Gastroenterologist Dr Ahmad Jazzar, who initiated the programme, will start the surgery at Sheikh Khalifa Medical City (SKMC) after Ramadan.

The move marks the time the hospital will be offering such weight loss procedures to children and adolescents.

The procedure involves the insertion of a thin tube down the throat which is loaded with a balloon. It is placed into the stomach and filled with saline.

The balloon makes the patient feel fuller than they normally would and typically loss of about 10 to 15 per cent of body weight is seen over six months. It is usually removed after three to 12 months.

Before joining SKMC, Dr Jazzar performed over 500 intragastric balloon operations, with his youngest patient being an 11-year-old girl.

“What we care about is that the child is fully developed," he said.

The procedure itself does not have any significant side-effects, according to Dr Jazzar. In the first few days, however, there can be some nausea, vomiting and abdominal pain.

Gastric balloons are usually only fitted in obese adults but a state-run hospital in Yorkshire in the UK ran trials for children several years ago.

Children weighing between 88kg and 127kg - about double the average weight of a child aged 13 to 16 - were eligible for the procedure there.
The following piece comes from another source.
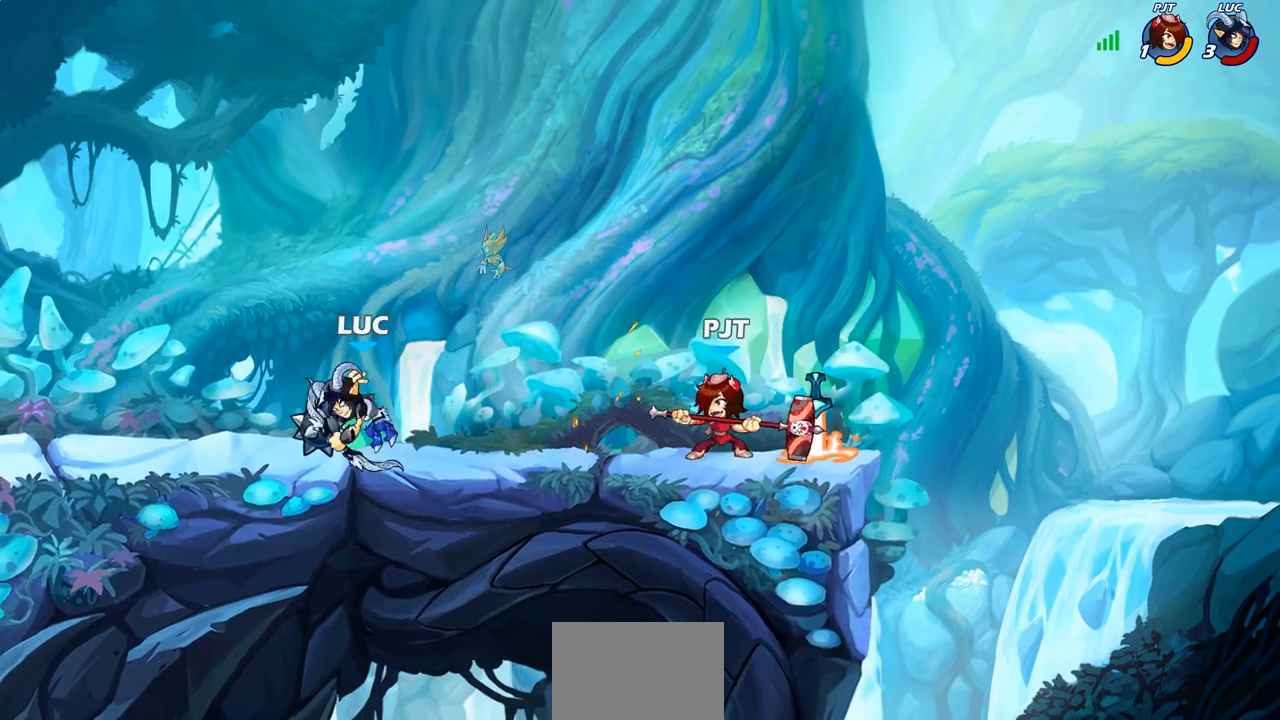
{"buttons": ["SQUARE"], "left_stick": "down-left", "right_stick": "center", "events": [[350, "left_stick", "up-right"], [417, "left_stick", "down-right"], [433, "SQUARE", "down"], [500, "left_stick", "down-left"]]}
Recent studies suggest that about 34 per cent of children in the UAE are classified as being either obese or overweight. There are more than 41 million overweight or obese children worldwide, and it is estimated the epidemic will reach 70 million children by 2025.

Increasing rates of obesity in children would suggest an increase in adolescent weight loss procedures, but Dr Jazzar said that high prices get in the way. Intragastric balloons are not covered by insurance and can cost up to Dh15,000 at private hospitals.

In the US and in accordance with FDA regulations, adolescents must have a body mass index (BMI) of over 35 kg/m2 to qualify for a procedure such as this. Dr Jazzar said that as long as “the patient really needs it” then they can have the procedure done.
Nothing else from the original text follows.